Y, sin embargo, Trump fue capaz de ganar apoyo popular, incluso de sectores que tradicionalmente habrían sido contrarios a su estilo de vida y políticas. ¿Cómo logró atraer a votantes femeninas a pesar de sus declaraciones despectivas sobre las mujeres? ¿Cómo pudo un hombre que se había escapado del servicio militar convertirse en comandante en jefe de las Fuerzas Armadas más poderosas del planeta? La historia de su ascenso al poder no es solo un relato de cómo llegó a la Casa Blanca, sino una reflexión sobre las profundas divisiones que ya existían en la sociedad estadounidense y que él supo aprovechar a su favor.

La pregunta que persiste es: ¿cómo un hombre tan carente de formación intelectual, tan proclive a la desinformación y el insulto, se convirtió en el portavoz de una nación que alberga algunas de las universidades y centros de investigación más prestigiosos del mundo? Su discurso, caracterizado por ataques personales y un estilo de comunicación agresivo, parecía desafiar las normas de la civilidad política. ¿Qué significa esto para la democracia y las normas sociales de una nación que históricamente se ha presentado como un modelo de racionalidad política y respeto mutuo?

El futuro historiador, al tratar de entender la era Trump, enfrentará el mismo desafío que los historiadores clásicos al intentar desentrañar los secretos del reinado de Calígula, el emperador romano cuya fama de despilfarrador y loco superó a la de muchos de sus contemporáneos, aunque su gobierno, en términos estrictos, no fue tan destructivo como algunos relatos posteriores quisieron hacer creer.
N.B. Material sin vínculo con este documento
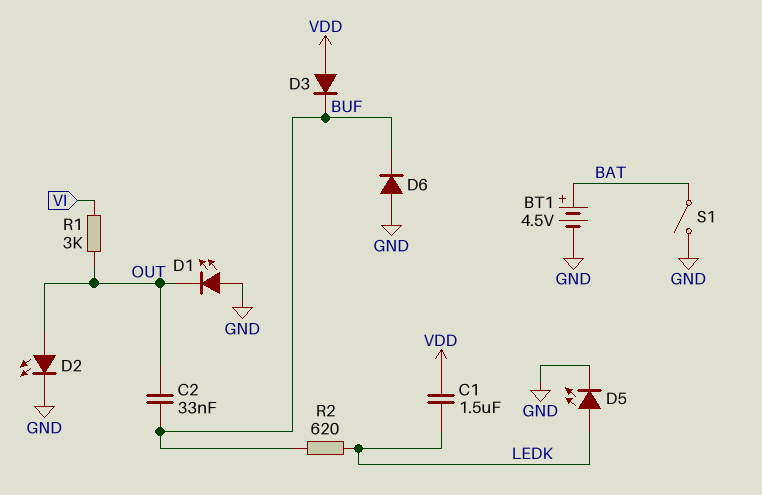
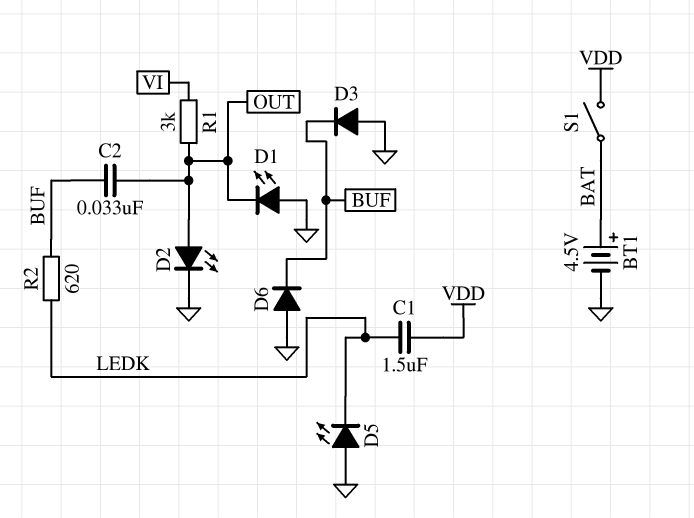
D3: diode (A VDD, K BUF) -> diode (A GND, K BUF)
D5: LED (A LEDK, K GND) -> LED (A GND, K LEDK)
S1: switch (BAT, GND) -> switch (BAT, VDD)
La historia, en ocasiones, se escribe no solo a partir de los hechos, sino de la narrativa construida en torno a ellos. Al igual que con Calígula, el legado de Trump podría ser evaluado por sus excesos y sus defectos, pero también por cómo su figura se convirtió en el epicentro de una polarización política extrema.

Los historiadores futuros deberán abordar los complejos factores sociales, económicos y políticos que hicieron posible su ascenso. ¿Fue Trump el agente de un cambio abrupto en la política estadounidense o simplemente el resultado de un proceso de evolución que ya estaba en marcha? ¿Qué fuerzas sociopolíticas lo impulsaron hacia la presidencia? La respuesta a estas preguntas será clave para entender no solo a Trump, sino el contexto que permitió que alguien como él llegara a ocupar el cargo más importante del mundo.

Es importante que los lectores comprendan que los eventos que dieron paso a la presidencia de Trump no son el producto de un fenómeno aislado, sino el reflejo de una serie de tensiones sociales, económicas y culturales que venían gestándose durante décadas. La polarización política, la creciente desconfianza en las instituciones tradicionales y el aumento de la desigualdad económica crearon un caldo de cultivo para el populismo. Trump no fue solo un fenómeno político; fue la manifestación de un cambio profundo en la manera en que los estadounidenses se relacionan con su gobierno y con los valores que tradicionalmente lo habían sustentado.